Task directions:
Each record is to be given again without alteration.

Information supplied:
━━━━━━━━━━━━━━━━

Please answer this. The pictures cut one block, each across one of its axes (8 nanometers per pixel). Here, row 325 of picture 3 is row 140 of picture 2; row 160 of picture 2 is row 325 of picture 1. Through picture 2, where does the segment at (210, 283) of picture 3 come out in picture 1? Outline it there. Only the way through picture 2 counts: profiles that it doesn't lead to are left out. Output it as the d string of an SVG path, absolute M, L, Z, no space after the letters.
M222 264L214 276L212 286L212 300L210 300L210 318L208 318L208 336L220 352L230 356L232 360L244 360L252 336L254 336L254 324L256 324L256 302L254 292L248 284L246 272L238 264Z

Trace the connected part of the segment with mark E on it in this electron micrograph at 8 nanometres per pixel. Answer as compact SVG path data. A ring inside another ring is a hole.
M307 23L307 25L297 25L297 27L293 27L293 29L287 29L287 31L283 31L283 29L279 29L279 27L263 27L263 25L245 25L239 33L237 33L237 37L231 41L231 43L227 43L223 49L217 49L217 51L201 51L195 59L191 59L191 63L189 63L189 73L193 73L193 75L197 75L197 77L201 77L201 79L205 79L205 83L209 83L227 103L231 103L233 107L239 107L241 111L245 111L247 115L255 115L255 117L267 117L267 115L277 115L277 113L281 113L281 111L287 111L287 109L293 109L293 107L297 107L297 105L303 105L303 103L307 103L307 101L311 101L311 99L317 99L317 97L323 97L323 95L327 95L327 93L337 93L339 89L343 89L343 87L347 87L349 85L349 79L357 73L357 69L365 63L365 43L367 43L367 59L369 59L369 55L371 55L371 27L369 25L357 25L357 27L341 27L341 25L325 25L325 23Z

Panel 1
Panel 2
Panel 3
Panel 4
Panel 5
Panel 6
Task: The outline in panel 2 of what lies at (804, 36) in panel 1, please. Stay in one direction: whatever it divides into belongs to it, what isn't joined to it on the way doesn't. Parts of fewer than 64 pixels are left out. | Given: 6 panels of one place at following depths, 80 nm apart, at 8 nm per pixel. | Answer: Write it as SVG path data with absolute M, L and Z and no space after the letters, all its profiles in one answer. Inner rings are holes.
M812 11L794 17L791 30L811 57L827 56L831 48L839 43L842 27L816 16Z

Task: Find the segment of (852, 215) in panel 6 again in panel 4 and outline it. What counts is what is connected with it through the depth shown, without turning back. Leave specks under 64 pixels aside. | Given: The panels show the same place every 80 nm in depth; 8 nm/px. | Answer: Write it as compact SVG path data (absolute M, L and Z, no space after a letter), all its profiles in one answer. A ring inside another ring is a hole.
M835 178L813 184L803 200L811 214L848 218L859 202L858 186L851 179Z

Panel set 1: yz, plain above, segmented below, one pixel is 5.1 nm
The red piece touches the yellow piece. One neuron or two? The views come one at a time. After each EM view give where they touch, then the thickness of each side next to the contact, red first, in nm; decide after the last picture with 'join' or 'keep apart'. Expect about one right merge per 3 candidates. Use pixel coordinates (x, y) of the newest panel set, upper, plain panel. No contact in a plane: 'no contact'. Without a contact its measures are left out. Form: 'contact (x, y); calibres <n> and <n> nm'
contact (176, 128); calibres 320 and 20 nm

━━━━━━━━━━━━━━━━

Answer to the problem:
Please answer this. The pictures cut one block, each across one of its axes (8 nanometers per pixel). Here, row 325 of picture 3 is row 140 of picture 2; row 160 of picture 2 is row 325 of picture 1. Through picture 2, where does the segment at (210, 283) of picture 3 come out in picture 1? Outline it there. Only the way through picture 2 counts: profiles that it doesn't lead to are left out. Output it as the d string of an SVG path, absolute M, L, Z, no space after the letters.
M222 264L214 276L212 286L212 300L210 300L210 318L208 318L208 336L220 352L230 356L232 360L244 360L252 336L254 336L254 324L256 324L256 302L254 292L248 284L246 272L238 264Z

Trace the connected part of the segment with mark E on it in this electron micrograph at 8 nanometres per pixel. Answer as compact SVG path data. A ring inside another ring is a hole.
M307 23L307 25L297 25L297 27L293 27L293 29L287 29L287 31L283 31L283 29L279 29L279 27L263 27L263 25L245 25L239 33L237 33L237 37L231 41L231 43L227 43L223 49L217 49L217 51L201 51L195 59L191 59L191 63L189 63L189 73L193 73L193 75L197 75L197 77L201 77L201 79L205 79L205 83L209 83L227 103L231 103L233 107L239 107L241 111L245 111L247 115L255 115L255 117L267 117L267 115L277 115L277 113L281 113L281 111L287 111L287 109L293 109L293 107L297 107L297 105L303 105L303 103L307 103L307 101L311 101L311 99L317 99L317 97L323 97L323 95L327 95L327 93L337 93L339 89L343 89L343 87L347 87L349 85L349 79L357 73L357 69L365 63L365 43L367 43L367 59L369 59L369 55L371 55L371 27L369 25L357 25L357 27L341 27L341 25L325 25L325 23Z

Panel 1
Panel 2
Panel 3
Panel 4
Panel 5
Panel 6
Task: The outline in panel 2 of what lies at (804, 36) in panel 1, please. Stay in one direction: whatever it divides into belongs to it, what isn't joined to it on the way doesn't. Parts of fewer than 64 pixels are left out. | Given: 6 panels of one place at following depths, 80 nm apart, at 8 nm per pixel. | Answer: Write it as SVG path data with absolute M, L and Z and no space after the letters, all its profiles in one answer. Inner rings are holes.
M812 11L794 17L791 30L811 57L827 56L831 48L839 43L842 27L816 16Z

Task: Find the segment of (852, 215) in panel 6 again in panel 4 and outline it. What counts is what is connected with it through the depth shown, without turning back. Leave specks under 64 pixels aside. | Given: The panels show the same place every 80 nm in depth; 8 nm/px. | Answer: Write it as compact SVG path data (absolute M, L and Z, no space after a letter), all its profiles in one answer. A ring inside another ring is a hole.
M835 178L813 184L803 200L811 214L848 218L859 202L858 186L851 179Z

Panel set 1: yz, plain above, segmented below, one pixel is 5.1 nm
The red piece touches the yellow piece. One neuron or two? The views come one at a time. After each EM view give where they touch, then the thickness of each side next to the contact, red first, in nm; decide after the last picture with 'join' or 'keep apart'. Expect about one right merge per 3 candidates. Use pixel coordinates (x, y) of the newest panel set, upper, plain panel. No contact in a plane: 'no contact'. Without a contact its measures are left out. Form: 'contact (x, y); calibres <n> and <n> nm'
contact (176, 128); calibres 320 and 20 nm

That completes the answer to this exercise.